Solving Israel’s “Lawfare” Problem

When we think of the threats and challenges Israel faces, we typically focus on physical dangers, like Iran and Islamic terrorism.  In reality, however, the difficulties confronting the Jewish state are far more varied, and the methods employed against it more sophisticated.  Beyond the traditional military dilemma, Israel is subjected to a plethora of sustained and powerful attempts to defame and delegitimize it in courts of law and court of public opinion, not least of which is the BDS Movement – Boycott, Divestment, and Sanctions – which not only target Israeli interests and Israeli products but even Israel’s supporters around the world.

The Lawyer Gap

These ongoing assaults on Israel’s right to exist take advantage of the country’s lack of qualified international lawyers.  That’s not to say, of course, that Israel suffers from a dearth of lawyers.  But considering the efforts both within Israel and abroad to harm and inhibit the Jewish state via lawfare, the need for high quality English-speaking lawyers interested in and capable of working either for state bodies or pro-Israel NGOs is beyond Israel’s domestic supply.  The resulting lawyer gap has left Israel insufficiently defended from slander and economic harassment.

Attracting English-speaking lawyers capable of navigating complex matters of international law is hardly straightforward.  Some NGOs try to recruit native English-speaking lawyers, but those already settled into a successful practice are rarely willing to change careers midstream.  There are, however, alternatives bolstering the ranks of Israel’s Anglo lawyers.

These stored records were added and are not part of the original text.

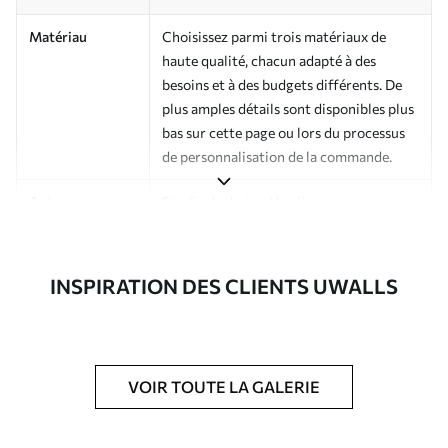
Matériau
Choisissez parmi trois matériaux de
haute qualité, chacun adapté à des
besoins et à des budgets différents. De
plus amples détails sont disponibles plus
bas sur cette page ou lors du processus
de personnalisation de la commande.
Auteur
Studio de design Uwalls
Numéro d'article
a01076
INSPIRATION DES CLIENTS UWALLS
Finition
Semi-mate
Production
Imprimé sur commande et livré en
rouleaux jusqu’à 50 cm de large.
VOIR TOUTE LA GALERIE
Options
Vernis protecteur et/ou colle pour
supplémentaires
papier peint disponibles.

Immigrant Lawyers for a Nation of Immigrants

Perhaps the most promising new development is the opening of a bilingual Hebrew-English LLB program in Israel’s College of Law and Business (CLB).  Targeting oversea students and Anglo immigrants, the bilingual LLB enables new arrivals to ease their way into Israeli law school – and society – taking the baby steps approach to integration and education in Hebrew.  The three and a half year degree track begins with a full year of English-only instruction, along with a comprehensive Hebrew language Ulpan class to help participants build a solid foundation in Israel’s native tongue.  Ulpan studies are bolstered by language tutors, giving students the support they need.

Arguably the most crucial element of the CLB bilingual degree program, however, is the sense of community it helps to foster amongst students.  Since the program is designed and marketed specifically for English-speakers, immigrants and overseas students they share the experience of adapting to a new environment and a new language.  Professors take their students’ unfamiliarity with Hebrew into account, and special consideration is given with tests and papers, allowing students to complete much of the work in English.

Supply and demand

Of course the CLB’s bilingual LLB program isn’t directed particularly towards those with an interest in working in international law or serving NGOs or government agencies, and graduates from the CLB go on to work in the many fields of law available. In fact, 90% of all CLB graduates enjoy relevant job placement within the first year.  The importance of the new LLB for native English-speakers lies in its ability to significantly increase the overall supply of Anglo lawyers in Israel.  Fluency in English is a valuable commodity for lawyers in Israel, and without a general rise in the supply of such lawyers, too many of those few in the system get snatched up by high-paying firms in the business sector, leaving little for NGOs and agencies working on Israel’s behalf.  With schools like CLB helping Anglo’s enter the world of Israeli law, they not only help immigrants open doors to more careers but also give Israeli causes a fighting chance.